In definitiva, le criptovalute sono particolarmente adatte alle donazioni transfrontaliere, consentendo una raccolta più facile da parte dei donatori esteri e sono resistenti alla censura in quanto non esiste un’autorità centrale che possa bloccarle. In alcuni casi, difatti, esse sono servite per aggirare le istituzioni finanziarie tradizionali che hanno chiuso i conti relativi a campagne di raccolta fondi da parte di organizzazioni controverse, ad esempio, come nel caso dell’ucraina “Myrotvorets Center” per l’utilizzo del software di riconoscimento facciale “IDentigraf” oppure nel caso dei separatisti pro-russi organizzatori della campagna “Save the Donbass”.
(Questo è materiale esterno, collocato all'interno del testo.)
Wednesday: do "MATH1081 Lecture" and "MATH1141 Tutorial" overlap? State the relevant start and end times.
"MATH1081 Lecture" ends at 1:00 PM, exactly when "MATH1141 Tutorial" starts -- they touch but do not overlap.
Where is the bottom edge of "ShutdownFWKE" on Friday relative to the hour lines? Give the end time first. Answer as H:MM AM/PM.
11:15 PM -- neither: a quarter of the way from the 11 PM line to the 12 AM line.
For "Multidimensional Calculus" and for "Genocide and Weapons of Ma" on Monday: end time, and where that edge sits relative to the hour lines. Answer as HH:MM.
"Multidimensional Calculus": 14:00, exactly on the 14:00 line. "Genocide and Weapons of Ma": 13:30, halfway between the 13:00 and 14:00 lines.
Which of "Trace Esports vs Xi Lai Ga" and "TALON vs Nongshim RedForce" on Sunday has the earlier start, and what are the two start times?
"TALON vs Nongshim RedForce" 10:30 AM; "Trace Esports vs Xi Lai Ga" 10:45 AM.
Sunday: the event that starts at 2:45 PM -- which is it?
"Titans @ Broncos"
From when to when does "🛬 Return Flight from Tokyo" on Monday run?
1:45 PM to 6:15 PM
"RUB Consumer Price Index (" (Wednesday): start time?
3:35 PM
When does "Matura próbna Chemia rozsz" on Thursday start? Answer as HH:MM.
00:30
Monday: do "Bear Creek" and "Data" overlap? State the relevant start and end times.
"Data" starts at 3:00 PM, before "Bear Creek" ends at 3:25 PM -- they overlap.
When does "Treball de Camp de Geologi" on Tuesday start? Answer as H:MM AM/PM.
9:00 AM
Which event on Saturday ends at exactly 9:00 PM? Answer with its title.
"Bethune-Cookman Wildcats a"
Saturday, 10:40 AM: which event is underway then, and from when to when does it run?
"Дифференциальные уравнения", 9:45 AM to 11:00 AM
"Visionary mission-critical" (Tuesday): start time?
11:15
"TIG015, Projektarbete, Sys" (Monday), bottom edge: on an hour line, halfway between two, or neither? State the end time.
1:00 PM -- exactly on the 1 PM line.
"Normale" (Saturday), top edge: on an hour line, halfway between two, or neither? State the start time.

Gli esempi visti in precedenza, legati all’attualità del confitto in corso, tra molti altri che si potrebbero fare, mostrano assai bene come le criptovalute si avviano a divenire un’alternativa sempre più popolare nelle attività di crowdfunding globale non solo nelle situazioni di economic warfare ma anche nel caso di finanziamenti dei tradizionali scontri cinetici sul campo di battaglia. In quest’ultimo caso, accettare donazioni tramite i metodi bancari usuali potrebbe essere difficile, dato l’elevato costo dell’invio di denaro all’estero, ma soprattutto per una questione di tempo; potrebbe passare del tempo prezioso, difatti, prima che l’Ucraina possa riceva il denaro che invece le serve nell’immediato per finanziare la guerra in corso.
Conclusioni
In conclusione, l’era digitale sta rimodellando anche il tradizionale ambiente economico con modalità inedite e le criptovalute vengono già oggi, ma sempre più lo saranno, utilizzate per finanziare i conflitti armati e non, con la silente approvazione dei diversi governi nazionali, più o meno apertamente coinvolti. Ciò avviene, in buona sostanza, perché vi è una continua convergenza tra economia, criptovalute e conflitto in quell’area grigia tra pace e guerra non dichiarata che interessa forme di conflitto più prolungate, complesse e sfaccettate. Del resto, sono gli stessi stati nazionali che si rivolgono all’ecosistema delle criptovalute come mezzo di crowdfunding globale, come visto nel caso del governo ucraino.
Altri stati cercano di far uso delle criptovalute per altri fini; ad esempio, utilizzare il mining di bitcoin come una modalità per alleviare le sanzioni commerciali imposte dagli Stati Uniti, situazione che riguarda adesso anche la Federazione Russa. A questo riguardo, va detto che le criptovalute non sono, a tutt’oggi, una soluzione alternativa affidabile e scalabile per i governi che mirano a bypassare l’attuale sistema finanziario globale. Utilizzi specifici possono essere, invece, assai fruttuosi come quelli della Corea del Nord che sembra stia utilizzando i proventi derivanti dai cyber attacchi tramite ransomware, con contestuale riscatto economico in criptovalute, per supportare il suo programma di sviluppo missilistico.